2. kamperen voor eigen gebruik, waarbij voorts geldt dat:
a. kamperen voor eigen gebruik uitsluitend is toegestaan ten behoeve van het agrarisch bedrijf;
b. per agrarische bedrijfswoning slechts één kampeermiddel is toegestaan.
f. voor reclamedoeleinden, behoudens ten behoeve van de eigen inrichting.
g. voor zelfstandige bewoning, voor zover het niet betreft de bestaande woning, voor zover het niet betreft een logiesgebouw ten behoeve van huisvesting van (buitenlandse) werknemers en voor zover het niet betreft een stageverblijf ten behoeve van stagiaires.
h. zijnde de woning dan wel behorende bij de woning voor:
- (detail-)handelsdoeleinden;
- bedrijfsdoeleinden, behoudens aan huis gebonden beroepen.
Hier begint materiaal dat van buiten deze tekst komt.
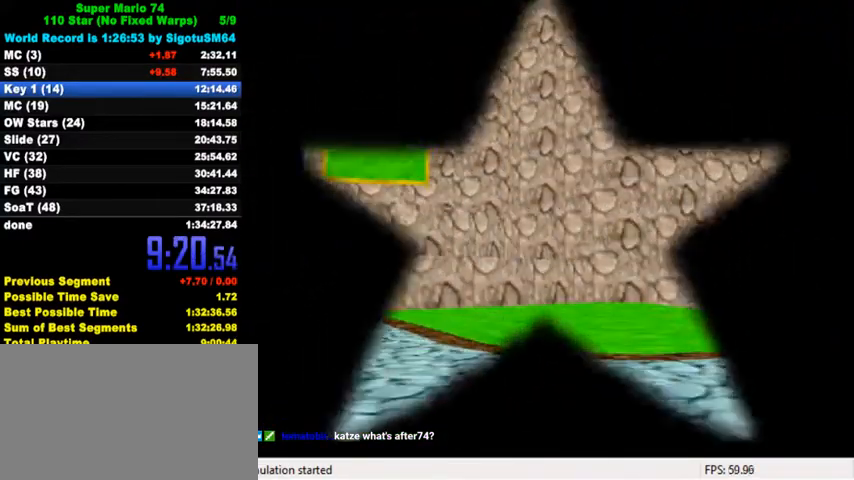
{"keys": ["d", "s"], "events": [[167, "a", "down"], [167, "s", "down"], [300, "a", "up"], [300, "s", "up"], [467, "d", "down"], [467, "s", "down"]]}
i. voor kantineactiviteiten, behoudens ten behoeve van personeel van het eigen bedrijf.

3.6 Wijzigingsbevoegdheid

Burgemeester en wethouders zijn bevoegd het bouwvlak te vergroting of van vorm te verandering, waarbij aan de volgende voorwaarden moet worden voldaan:
1. De vergroting of vormverandering is noodzakelijk voor de continuïteit of ontwikkeling van het agrarisch bedrijf.
2. Er dient sprake te zijn van een volwaardig agrarisch bedrijf.
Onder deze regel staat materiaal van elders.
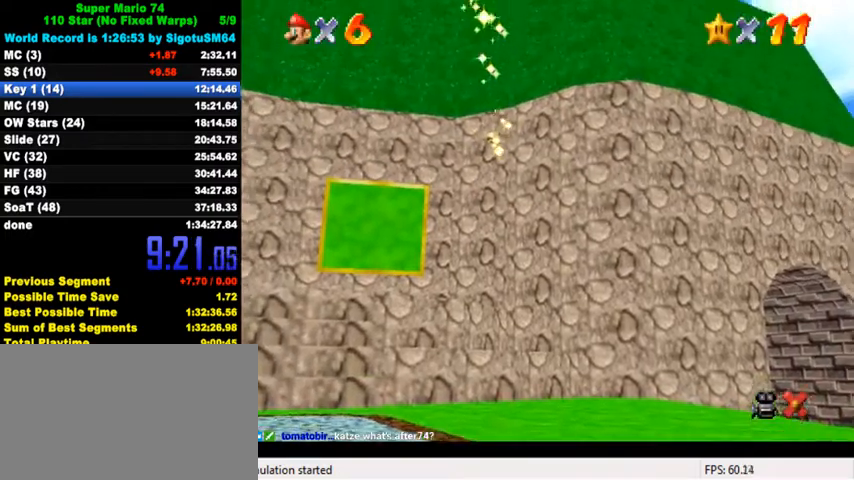
{"keys": ["w"], "events": [[100, "d", "up"], [100, "s", "up"], [200, "shift", "down"], [333, "shift", "up"], [467, "w", "down"]]}
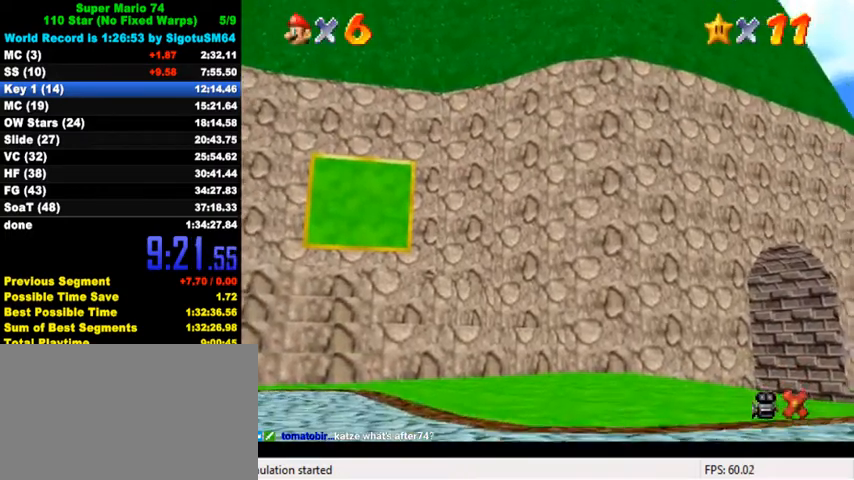
{"keys": [], "events": [[33, "w", "up"], [100, "a", "down"], [100, "s", "down"], [233, "a", "up"], [233, "s", "up"]]}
3. De op de verbeelding weergegeven landschapselementen moeten behouden blijven.
4. Bij de begrenzing van het bouwvlak dienen voorts de volgende afstanden in acht genomen te worden:
• bos- en natuurgebied: 10 m;
• landschapselement: 10 m.
Deze afstandsnormen dienen in acht te worden genomen tenzij dit leidt tot een planologisch onaanvaardbare situatie, gelet op de uitgangspunten van het bestemmingsplan.
5. Bij bouwvlakvergroting bedraagt de maximale oppervlakte 1,5 ha.
6. Uit een onderzoek naar de bodemkwaliteit dient te blijken dat de bodem geschikt is voor de nieuwe functie.
7. De voorschriften van artikel 3 (Agrarisch – Agrarisch Bedrijf) worden verder van toepassing verklaard.